Отец задумался. Теперь он был почти спокоен.
— Оттохен, уговори ты Эриха, — молил старик Рабаузе. — Образумь его! Какой там год! Отец и месяцем обойдется, да что там — неделей, пусть только увидит, что Эрих смирился.
— Эрих… — неуклюже начал Отто.
— Ах, отвяжись! — огрызнулся Эрих. — Мокрая курица! Оттого, что ты голову гнешь, отец себе все и позволяет.
— Ну, пошли! — крикнул Хакендаль, словно ничего не слышал. — Пошли! — Он схватил сына за локоть. — Марш!
— Не пойду в конюшню! — уперся тот.
— Пошли! — повторил отец и потащил Эриха за собой, но на этот раз назад к дому. — Отто, сбегай за ключом от подвала.
Отто бросился выполнять приказание.
Что такое? — спросил сбитый с толку Эрих.
— Пошли! — повторил отец.
Они вернулись к дому, но вместо того, чтобы подняться на второй этаж, стили спускаться в подвал.
— Вот, — сказал отец и распахнул низенькую дверь. — Сиди здесь, пока не опомнишься. Клянусь, Эрих, я тебя не выпущу, пока с тебя не сойдет дурь.
— Сюда? — спросил Эрих, словно глазам своим не веря, и заглянул в темный, черный, забранный решетками подвал. — Ты меня запереть хочешь?..
— Посидишь, пока не опомнишься. Я не уступлю!
— Ты этого не сделаешь, отец, ты не имеешь права!
— Увидишь, что сделаю! Давай ключ, Отто! Входи, Эрих! А, не хочешь, марш в конюшню — работать!
— Отец! — взмолился сын, вцепившись в дверную раму. — Послушай, отец, ради бога, хоть один этот раз — уступи! Я, может, вел себя легкомысленно. Обещаю тебе, больше этого не будет, я исправлюсь!
— Вот и исправляйся — в конюшне!
— Ни за что!
— А в таком случае — марш!
Сильным пинком он втолкнул сына в подвал и захлопнул дверь. Тот изнутри навалился на нее с криком:
— Отец! Отец!
Отец повернул ключ в замке.
В дверь забарабанили кулаками,
— Тиран! Живодер! Палач! — вопил сын не своим голосом.
— Пойдем, Отто, кормить лошадей, — сказал отец и стал подниматься по ступенькам.
— Ты слишком строг, отец! — пролепетал Отто.
— Что такое?! — вскинулся на него отец и остановился. (Из подвала по-прежнему доносились крики.) — Что такое?! А со мной, по-твоему, хорошо поступили? — И он сурово воззрился на сына. — У меня, по-твоему, не болит душа? Пошли, Отто, лошади заждались!

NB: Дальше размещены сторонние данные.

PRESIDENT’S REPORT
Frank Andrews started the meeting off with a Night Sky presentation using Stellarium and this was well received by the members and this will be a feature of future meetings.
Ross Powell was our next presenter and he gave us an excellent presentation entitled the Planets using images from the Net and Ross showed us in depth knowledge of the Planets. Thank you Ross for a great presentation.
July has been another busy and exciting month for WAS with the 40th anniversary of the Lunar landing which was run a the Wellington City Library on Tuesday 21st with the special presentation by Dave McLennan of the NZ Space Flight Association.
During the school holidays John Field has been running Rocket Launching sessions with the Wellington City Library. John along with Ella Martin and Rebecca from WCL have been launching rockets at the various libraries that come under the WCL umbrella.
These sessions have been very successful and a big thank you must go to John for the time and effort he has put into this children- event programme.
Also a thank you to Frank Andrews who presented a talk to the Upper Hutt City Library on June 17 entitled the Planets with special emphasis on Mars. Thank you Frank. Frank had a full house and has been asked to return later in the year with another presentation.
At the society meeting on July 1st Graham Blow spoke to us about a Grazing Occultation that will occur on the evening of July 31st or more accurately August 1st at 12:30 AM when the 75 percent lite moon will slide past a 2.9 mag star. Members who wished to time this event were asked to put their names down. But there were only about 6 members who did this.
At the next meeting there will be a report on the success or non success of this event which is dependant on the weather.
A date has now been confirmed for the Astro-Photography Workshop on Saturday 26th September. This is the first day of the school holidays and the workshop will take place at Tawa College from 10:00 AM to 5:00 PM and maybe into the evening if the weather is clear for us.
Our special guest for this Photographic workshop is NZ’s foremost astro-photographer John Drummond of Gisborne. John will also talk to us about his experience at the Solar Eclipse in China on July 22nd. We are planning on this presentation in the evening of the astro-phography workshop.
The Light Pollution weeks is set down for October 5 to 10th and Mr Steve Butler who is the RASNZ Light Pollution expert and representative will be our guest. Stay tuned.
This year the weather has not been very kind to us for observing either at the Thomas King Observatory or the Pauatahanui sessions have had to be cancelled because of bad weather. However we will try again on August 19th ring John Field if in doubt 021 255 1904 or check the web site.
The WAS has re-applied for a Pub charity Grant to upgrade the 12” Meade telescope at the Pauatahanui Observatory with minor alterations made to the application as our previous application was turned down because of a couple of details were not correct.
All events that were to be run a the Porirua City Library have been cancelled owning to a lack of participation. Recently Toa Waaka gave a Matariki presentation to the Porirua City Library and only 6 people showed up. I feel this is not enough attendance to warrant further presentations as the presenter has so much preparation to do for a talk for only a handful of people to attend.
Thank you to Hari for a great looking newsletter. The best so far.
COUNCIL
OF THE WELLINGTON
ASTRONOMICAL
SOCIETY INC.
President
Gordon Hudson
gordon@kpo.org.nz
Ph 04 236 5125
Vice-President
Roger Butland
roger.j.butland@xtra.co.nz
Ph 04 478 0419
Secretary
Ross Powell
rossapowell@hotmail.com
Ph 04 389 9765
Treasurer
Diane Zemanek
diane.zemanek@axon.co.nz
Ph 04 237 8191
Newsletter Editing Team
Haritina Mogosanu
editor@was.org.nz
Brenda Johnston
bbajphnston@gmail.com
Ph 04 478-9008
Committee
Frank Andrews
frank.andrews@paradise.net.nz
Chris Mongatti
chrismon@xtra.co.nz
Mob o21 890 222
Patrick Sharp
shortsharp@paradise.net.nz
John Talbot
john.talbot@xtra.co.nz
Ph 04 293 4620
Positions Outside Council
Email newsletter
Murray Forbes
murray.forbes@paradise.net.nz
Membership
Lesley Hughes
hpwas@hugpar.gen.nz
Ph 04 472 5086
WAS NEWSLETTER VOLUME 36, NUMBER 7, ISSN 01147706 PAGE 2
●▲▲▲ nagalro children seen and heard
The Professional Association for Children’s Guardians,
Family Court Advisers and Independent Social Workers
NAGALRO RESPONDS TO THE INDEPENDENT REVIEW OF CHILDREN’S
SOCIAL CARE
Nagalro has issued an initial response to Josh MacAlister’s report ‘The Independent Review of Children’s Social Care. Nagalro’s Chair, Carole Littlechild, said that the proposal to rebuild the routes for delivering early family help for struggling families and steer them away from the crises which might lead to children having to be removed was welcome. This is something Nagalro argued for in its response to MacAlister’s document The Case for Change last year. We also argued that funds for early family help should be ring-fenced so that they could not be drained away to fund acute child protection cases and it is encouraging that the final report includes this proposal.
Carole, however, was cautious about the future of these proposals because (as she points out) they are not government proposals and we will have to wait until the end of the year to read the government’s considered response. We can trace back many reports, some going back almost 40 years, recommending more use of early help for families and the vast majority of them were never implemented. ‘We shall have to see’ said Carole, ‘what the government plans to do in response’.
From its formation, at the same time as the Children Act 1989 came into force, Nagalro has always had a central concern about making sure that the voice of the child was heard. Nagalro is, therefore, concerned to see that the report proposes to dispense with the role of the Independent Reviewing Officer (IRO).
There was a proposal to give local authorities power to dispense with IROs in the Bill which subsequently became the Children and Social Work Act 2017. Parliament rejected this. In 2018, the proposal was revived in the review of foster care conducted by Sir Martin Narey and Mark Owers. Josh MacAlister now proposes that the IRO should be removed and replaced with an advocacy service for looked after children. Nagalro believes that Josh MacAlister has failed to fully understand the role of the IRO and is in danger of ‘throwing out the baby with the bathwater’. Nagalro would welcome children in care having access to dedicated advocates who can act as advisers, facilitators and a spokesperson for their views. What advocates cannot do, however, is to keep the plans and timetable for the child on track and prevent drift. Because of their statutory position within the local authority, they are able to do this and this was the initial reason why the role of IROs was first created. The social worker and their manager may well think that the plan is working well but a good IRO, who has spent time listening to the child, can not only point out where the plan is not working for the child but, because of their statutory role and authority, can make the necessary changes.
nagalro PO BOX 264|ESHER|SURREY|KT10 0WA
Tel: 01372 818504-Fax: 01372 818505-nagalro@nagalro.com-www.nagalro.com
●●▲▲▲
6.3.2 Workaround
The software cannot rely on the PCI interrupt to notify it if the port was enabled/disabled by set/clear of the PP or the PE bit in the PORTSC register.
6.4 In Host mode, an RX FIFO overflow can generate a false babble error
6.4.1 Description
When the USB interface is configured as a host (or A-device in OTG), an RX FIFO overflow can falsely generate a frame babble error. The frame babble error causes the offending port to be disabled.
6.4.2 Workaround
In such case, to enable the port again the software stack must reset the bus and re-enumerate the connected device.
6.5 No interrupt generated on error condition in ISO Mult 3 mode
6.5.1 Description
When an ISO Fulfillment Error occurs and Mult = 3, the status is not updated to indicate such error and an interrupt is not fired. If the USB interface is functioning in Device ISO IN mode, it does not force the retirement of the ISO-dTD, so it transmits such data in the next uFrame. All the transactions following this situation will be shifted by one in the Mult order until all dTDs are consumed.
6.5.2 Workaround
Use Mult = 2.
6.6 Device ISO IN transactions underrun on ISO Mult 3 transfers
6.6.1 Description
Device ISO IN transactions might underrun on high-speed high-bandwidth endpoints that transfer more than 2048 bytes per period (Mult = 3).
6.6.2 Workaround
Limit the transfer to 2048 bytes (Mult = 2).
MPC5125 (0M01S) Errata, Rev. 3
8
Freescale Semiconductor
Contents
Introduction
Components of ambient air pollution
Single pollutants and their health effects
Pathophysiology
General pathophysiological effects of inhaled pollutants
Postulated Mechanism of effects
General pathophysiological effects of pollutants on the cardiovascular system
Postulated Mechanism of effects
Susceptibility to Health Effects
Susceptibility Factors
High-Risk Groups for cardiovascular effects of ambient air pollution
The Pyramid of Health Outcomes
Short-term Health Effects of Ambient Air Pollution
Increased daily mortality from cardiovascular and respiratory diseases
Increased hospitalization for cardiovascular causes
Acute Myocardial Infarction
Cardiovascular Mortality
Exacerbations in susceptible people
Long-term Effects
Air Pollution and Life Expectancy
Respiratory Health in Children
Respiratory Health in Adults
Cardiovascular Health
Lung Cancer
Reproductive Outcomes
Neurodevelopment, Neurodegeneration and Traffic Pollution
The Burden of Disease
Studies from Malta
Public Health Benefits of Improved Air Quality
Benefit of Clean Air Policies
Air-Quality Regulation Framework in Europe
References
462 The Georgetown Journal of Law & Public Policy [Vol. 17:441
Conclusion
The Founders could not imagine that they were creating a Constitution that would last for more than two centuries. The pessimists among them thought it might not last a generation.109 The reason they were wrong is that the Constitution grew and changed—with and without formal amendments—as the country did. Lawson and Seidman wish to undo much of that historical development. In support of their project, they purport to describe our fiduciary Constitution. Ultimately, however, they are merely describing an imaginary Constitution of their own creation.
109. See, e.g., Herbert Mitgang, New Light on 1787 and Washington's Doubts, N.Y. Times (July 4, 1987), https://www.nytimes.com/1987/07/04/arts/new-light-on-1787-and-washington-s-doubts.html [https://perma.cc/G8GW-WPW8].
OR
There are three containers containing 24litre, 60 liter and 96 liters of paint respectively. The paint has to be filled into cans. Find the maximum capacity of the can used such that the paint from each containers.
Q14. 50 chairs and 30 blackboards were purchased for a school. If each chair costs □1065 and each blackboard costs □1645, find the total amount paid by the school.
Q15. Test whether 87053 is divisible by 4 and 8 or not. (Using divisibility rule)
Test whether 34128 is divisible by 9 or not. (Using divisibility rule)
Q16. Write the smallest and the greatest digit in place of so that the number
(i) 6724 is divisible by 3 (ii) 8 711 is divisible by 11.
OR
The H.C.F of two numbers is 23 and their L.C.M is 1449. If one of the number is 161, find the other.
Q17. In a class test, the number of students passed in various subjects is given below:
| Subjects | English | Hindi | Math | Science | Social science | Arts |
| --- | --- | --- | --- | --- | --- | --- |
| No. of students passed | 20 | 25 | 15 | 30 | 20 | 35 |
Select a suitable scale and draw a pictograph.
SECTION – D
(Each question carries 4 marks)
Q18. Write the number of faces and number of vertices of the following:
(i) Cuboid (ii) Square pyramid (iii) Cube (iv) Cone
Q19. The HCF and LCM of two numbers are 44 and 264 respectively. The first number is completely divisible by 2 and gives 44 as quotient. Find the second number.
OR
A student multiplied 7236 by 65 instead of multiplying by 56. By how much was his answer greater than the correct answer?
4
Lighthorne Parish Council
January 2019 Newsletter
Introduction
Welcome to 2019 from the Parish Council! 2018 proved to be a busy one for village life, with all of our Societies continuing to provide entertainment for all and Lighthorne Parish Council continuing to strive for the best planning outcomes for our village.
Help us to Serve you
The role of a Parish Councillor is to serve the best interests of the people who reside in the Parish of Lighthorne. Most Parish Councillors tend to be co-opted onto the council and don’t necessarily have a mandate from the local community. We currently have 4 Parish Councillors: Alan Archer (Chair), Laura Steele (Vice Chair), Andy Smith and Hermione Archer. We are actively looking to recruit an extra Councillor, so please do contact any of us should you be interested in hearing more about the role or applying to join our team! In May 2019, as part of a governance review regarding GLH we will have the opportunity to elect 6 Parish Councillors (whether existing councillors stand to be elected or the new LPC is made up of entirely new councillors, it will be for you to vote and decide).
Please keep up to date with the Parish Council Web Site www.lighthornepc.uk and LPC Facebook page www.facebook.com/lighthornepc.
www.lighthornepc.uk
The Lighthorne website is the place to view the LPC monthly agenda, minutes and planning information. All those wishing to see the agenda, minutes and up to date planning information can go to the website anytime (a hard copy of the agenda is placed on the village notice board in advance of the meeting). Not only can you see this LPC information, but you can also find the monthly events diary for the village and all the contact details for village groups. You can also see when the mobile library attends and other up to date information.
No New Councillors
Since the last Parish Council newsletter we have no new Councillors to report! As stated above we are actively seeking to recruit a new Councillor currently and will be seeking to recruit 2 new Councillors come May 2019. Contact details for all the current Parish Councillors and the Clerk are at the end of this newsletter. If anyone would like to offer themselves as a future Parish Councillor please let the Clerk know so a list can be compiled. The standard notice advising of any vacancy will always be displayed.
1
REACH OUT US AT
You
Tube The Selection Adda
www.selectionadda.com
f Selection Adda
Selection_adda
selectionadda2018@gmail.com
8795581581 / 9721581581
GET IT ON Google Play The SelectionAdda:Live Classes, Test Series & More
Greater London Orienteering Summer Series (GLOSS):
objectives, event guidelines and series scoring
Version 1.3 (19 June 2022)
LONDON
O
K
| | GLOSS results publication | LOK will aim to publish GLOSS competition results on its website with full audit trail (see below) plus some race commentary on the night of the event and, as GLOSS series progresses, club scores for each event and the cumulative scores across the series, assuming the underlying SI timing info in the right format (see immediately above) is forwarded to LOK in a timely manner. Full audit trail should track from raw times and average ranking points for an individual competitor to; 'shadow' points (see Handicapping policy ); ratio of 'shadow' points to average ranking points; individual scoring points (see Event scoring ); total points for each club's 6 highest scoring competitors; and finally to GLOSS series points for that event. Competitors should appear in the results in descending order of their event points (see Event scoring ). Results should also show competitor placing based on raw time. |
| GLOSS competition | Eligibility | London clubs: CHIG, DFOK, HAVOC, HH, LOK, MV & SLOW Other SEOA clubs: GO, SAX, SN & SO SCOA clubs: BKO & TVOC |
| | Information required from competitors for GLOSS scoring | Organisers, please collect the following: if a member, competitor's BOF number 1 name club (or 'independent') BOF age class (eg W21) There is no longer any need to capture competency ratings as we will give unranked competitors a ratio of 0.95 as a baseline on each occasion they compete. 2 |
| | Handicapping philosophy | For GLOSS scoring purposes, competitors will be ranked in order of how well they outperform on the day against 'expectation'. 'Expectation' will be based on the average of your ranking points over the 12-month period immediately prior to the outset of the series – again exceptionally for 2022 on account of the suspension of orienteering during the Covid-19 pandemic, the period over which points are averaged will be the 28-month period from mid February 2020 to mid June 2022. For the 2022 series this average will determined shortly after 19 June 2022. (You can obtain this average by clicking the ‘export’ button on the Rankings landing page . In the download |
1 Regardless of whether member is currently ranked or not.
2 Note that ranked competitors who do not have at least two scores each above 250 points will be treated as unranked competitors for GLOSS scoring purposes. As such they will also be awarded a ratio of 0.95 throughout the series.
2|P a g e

Поднимаясь по ступенькам подвала впереди своего сына Отто, отец кряхтел и отдувался совсем по-стариковски.
— Ну и ну, — бормотал он себе под нос. — Нечего сказать, дожили!
Однако, выйдя во двор, он приосанился. Почти обычным властным тоном гаркнул на женщин, выглядывавших из окна:
— Делать вам, что ли, нечего? А ну-ка за работу! Лица за окном мгновенно исчезли. Хакендаль вошел в конюшню.
— Все в порядке, Рабаузе?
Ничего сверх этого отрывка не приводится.